Boise Business Offers Walk-In Intravenous Drug Overdose Therapy to the Public

After this interminable legislative session filled with senators waxing profusely about the Idaho Constitution’s mandate to protect the temperance and sobriety of the people, we were surprised to see an announcement of the opening of a lounge in Boise where Idahoans can walk in off the street and get an intravenous drip to treat the effects of a drug overdose.

The business is called Elevated Hydration, and as reported by Statesman reporter Michael Deeds, it “provides a wide range of IV therapies to help Idahoans live their best lives.”

Ethanol is one of two legal recreational drugs in the state of Idaho. According to the Idaho Office of Drug Policy, ethanol causes “437 deaths and 12,311 years of potential life” lost every year as of 2020. In addition to death, ethanol use in Idaho costs the state $1.62 per dose in healthcare, productivity, and other costs.

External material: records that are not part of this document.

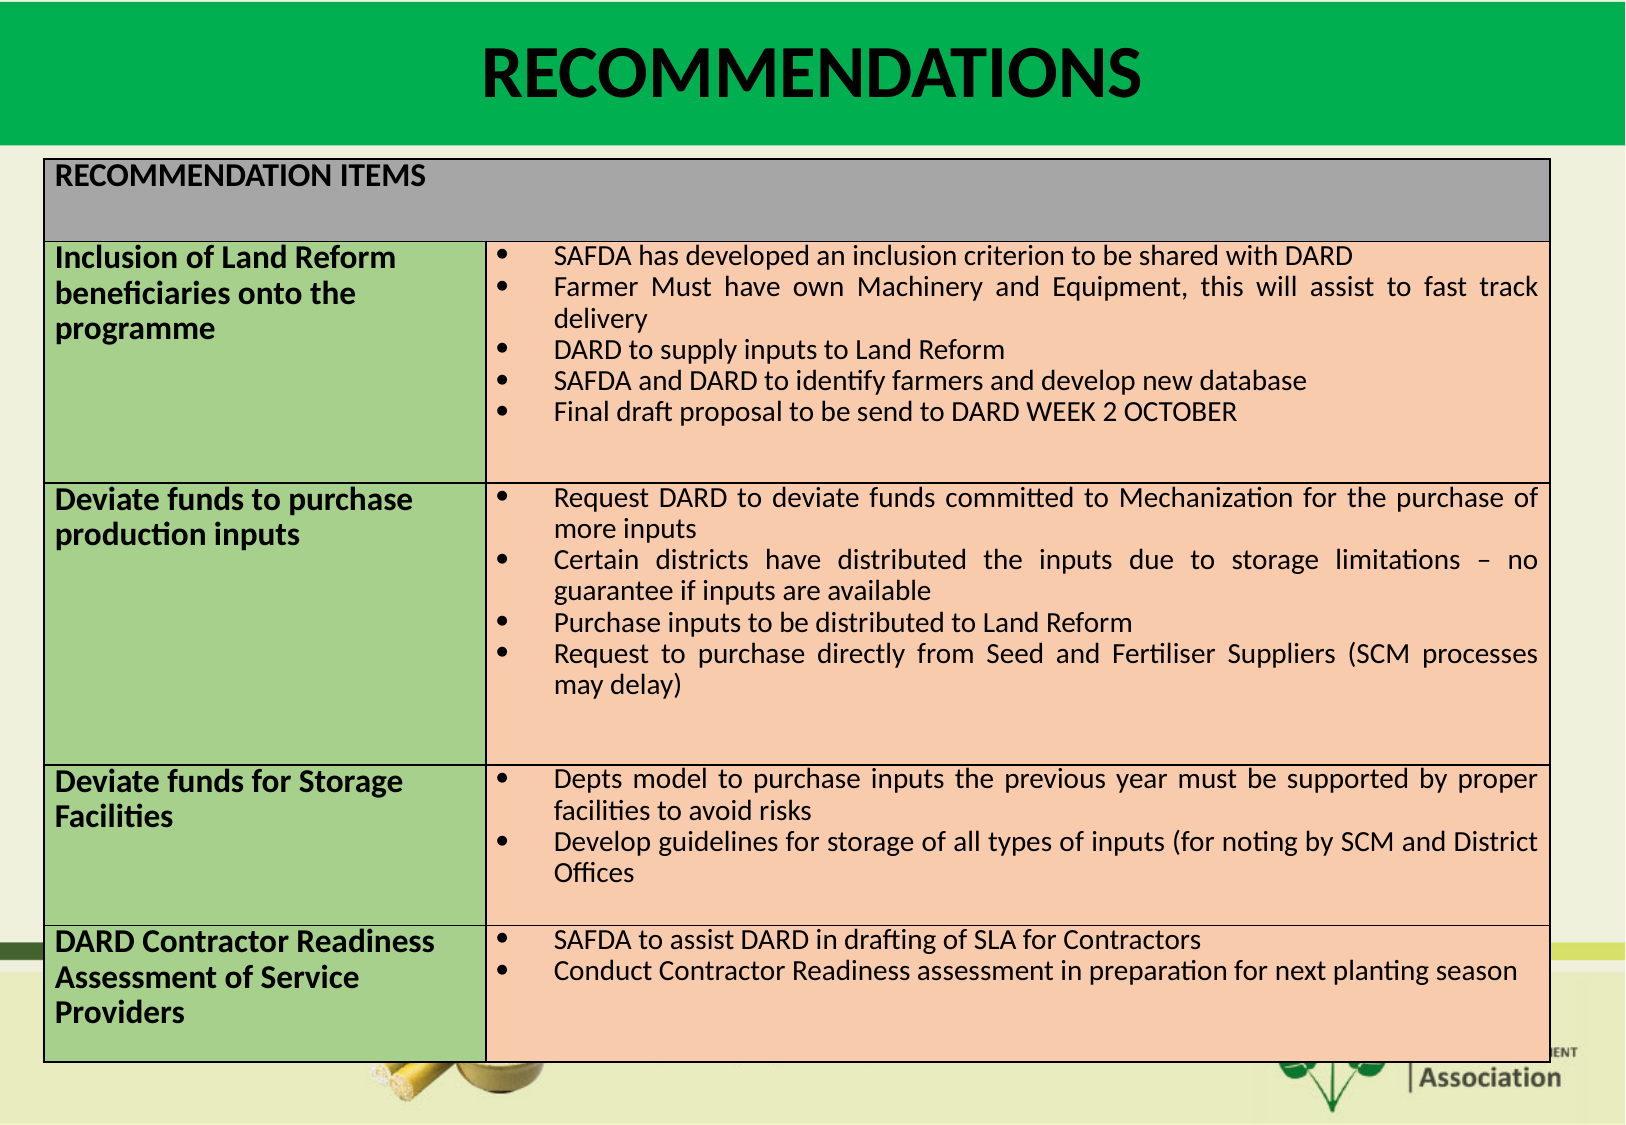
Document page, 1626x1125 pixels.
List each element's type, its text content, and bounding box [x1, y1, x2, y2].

table_cell Depts model to purchase inputs the previous year must be supported by proper facilities to avoid risks Develop guidelines for storage of all types of inputs (for noting by SCM and District Offices [487, 766, 1549, 925]
table_cell SAFDA to assist DARD in drafting of SLA for Contractors Conduct Contractor Readiness assessment in preparation for next planting season [487, 926, 1549, 1061]
table_cell Deviate funds for Storage Facilities [45, 766, 485, 925]
table_cell Request DARD to deviate funds committed to Mechanization for the purchase of more inputs Certain districts have distributed the inputs due to storage limitations – no guarantee if inputs are available Purchase inputs to be distributed to Land Reform Request to purchase directly from Seed and Fertiliser Suppliers (SCM processes may delay) [487, 484, 1549, 764]
title RECOMMENDATIONS [0, 1, 1625, 146]
picture [0, 0, 1626, 1125]
table_cell SAFDA has developed an inclusion criterion to be shared with DARD Farmer Must have own Machinery and Equipment, this will assist to fast track delivery DARD to supply inputs to Land Reform SAFDA and DARD to identify farmers and develop new database Final draft proposal to be send to DARD WEEK 2 OCTOBER [487, 242, 1549, 482]
table_cell Deviate funds to purchase production inputs [45, 484, 485, 764]
table_header RECOMMENDATION ITEMS [45, 160, 1549, 241]
table_cell Inclusion of Land Reform beneficiaries onto the programme [45, 242, 485, 482]
table_cell DARD Contractor Readiness Assessment of Service Providers [45, 926, 485, 1061]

Those costs derive from the devastating impact ethanol has on healthy cells and organs, as well as its physically-impairing and personality-changing effects. One-in-six Idahoans is known to regularly overdose on ethanol, defined as more than five doses in a single episode. Idahoans use more ethanol—7.4 doses on average—when they overdose as compared to the national average.

Those Idahoans also harm others. Fully one quarter of the Idahoans who die as a result of traffic collisions were killed by a driver high on ethanol. When those drivers’ blood is tested, 82.5 percent of the time it is found to have twice the legal limit of ethanol in blood, as compared to the national average of 70 percent.

One of the IV therapies that Elevated Hydration is offering is called “The Hangover,” using a colloquial reference to someone who is suffering the effects of an ethanol overdose. For just $150, they will stick a needle in your arm to treat your overdose.

“Too many cocktails? This cocktail will reset your day,” Elevated Hydration promises on its website. “This killer infusion,” it says, includes electrolytes plus anti-nausea and anti-inflammatory drugs — “to return you to normalcy.”

And if you don’t happen to be suffering the effects of an ethanol overdose? Elevated Hydrations is happy to help you have one!

Elevated Hydration’s grand opening party isn’t until May 7. That’s when curious Idahoans will find a wine bar and refreshments from 2 p.m. to 6 p.m. Unfortunately, wine will not be served intravenously. (Or … will it!)